Summer is fast approaching, so it’s a good time to think about preparing your backyard for the coming heat. The punishing conditions of summer can be brutal for your trees and plants, but there are some preventative steps you can take now to ease the burden.
Creating a garden from the beginning that is designed to withstand the conditions of every season is always the best place to start. Our harsh South East Queensland climate means choosing species that are resilient to the heat of summer. Native, water-wise plants are generally best suited to our climate as opposed to exotic plant and tree species.
Plant trees and shrubs in autumn to early winter to allow them time to establish themselves for summer. Once established, native trees will provide shade, potentially lowering the temperature inside your home depending on their position, they’ll also attract local birds, bees and wildlife and should require minimal care once established.
Before the heat of summer is upon us, and certainly throughout the season, it’s highly recommended that you thoroughly water your garden. Deep watering encourages the roots of plants to grow deeper, making the plant hardy and resilient to heat, and much more likely to survive the season.
In hot weather, it’s generally best to water your garden regularly – either very early in the morning or in the early evening depending on what suits your timetable, so that any excess moisture has a chance to evaporate. Don’t water plants in full sun as most of the water will evaporate before it can be soaked up by the plant.
You may want to consider using an organic fertiliser such as Seasol for an extra boost, however, be mindful of not overdoing it as this can make plants more vulnerable to disease and pests. Many Australian native trees do not respond well to fertilisers that contain phosphates.
A great way to reduce evaporation is to add a layer of course, aged mulch, approximately 5– 8 cm around your trees and plants. This will reduce the temperature of the soil, provide nutrients and allow trees and plants to thrive when there is little moisture available to them.
Depending on the condition of your soil, you may want to use a ‘wetting agent’ which will help water to penetrate the soil by breaking down the waxy coating that can often develop on the soil surface and prevent water reaching plant roots.

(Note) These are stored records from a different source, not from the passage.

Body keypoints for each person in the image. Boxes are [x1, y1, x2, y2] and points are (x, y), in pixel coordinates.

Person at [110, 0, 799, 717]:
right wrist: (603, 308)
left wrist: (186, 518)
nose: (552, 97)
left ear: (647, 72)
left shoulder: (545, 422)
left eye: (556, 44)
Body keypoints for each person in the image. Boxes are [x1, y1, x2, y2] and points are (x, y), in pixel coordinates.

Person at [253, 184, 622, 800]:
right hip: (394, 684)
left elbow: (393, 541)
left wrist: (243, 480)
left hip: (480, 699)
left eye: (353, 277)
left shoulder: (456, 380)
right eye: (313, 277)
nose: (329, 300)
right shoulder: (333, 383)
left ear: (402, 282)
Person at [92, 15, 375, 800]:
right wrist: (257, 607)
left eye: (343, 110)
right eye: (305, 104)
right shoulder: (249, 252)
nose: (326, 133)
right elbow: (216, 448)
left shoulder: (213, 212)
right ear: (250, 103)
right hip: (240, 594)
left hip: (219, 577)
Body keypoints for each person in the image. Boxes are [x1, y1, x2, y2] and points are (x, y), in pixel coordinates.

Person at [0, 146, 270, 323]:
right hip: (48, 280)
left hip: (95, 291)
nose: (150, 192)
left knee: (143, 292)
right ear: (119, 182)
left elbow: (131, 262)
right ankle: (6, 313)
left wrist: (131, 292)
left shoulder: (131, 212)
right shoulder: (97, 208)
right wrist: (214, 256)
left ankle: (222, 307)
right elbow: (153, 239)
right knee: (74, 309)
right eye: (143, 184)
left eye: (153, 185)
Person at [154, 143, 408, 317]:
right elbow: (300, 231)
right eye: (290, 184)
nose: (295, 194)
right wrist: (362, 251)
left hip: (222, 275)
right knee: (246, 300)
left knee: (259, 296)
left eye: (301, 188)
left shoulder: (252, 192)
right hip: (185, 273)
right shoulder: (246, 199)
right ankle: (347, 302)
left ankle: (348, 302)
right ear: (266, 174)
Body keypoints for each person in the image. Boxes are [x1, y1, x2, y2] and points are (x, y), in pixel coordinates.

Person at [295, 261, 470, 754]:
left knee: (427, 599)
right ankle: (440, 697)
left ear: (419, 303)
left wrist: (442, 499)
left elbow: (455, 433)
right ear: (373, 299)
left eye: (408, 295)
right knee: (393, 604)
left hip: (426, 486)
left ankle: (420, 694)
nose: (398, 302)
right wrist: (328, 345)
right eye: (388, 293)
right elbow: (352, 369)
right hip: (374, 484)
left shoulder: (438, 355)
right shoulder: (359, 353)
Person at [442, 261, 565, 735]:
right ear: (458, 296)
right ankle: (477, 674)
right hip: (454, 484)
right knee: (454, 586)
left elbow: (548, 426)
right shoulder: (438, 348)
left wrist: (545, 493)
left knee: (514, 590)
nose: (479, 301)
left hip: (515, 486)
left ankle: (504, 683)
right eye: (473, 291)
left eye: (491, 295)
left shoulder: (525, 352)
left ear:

Check your trees for any signs of stress. Signs of a sick tree can include changes to the tree bark, cracks in the trunk, reduction in foliage, discoloured leaves, evidence of pests, deadwood and changes to the soil surrounding the tree. If you have noticed any of these signs, it’s best to have a professional Arborist inspect your tree to ensure it’s not sick or weak, as you don’t want to go through the summer storm season with a tree that could be susceptible to falling over or having large limbs come down.
The stress of high temperatures and low moisture levels can make trees and plants more susceptible to the threat of diseases and pests. Watering and conditioning soil will give your garden a better chance of survival, so your attention is vital in preventing infestation and sickness.
So, get ready for summer, and you’ll enjoy a beautiful, thriving garden for the season ahead.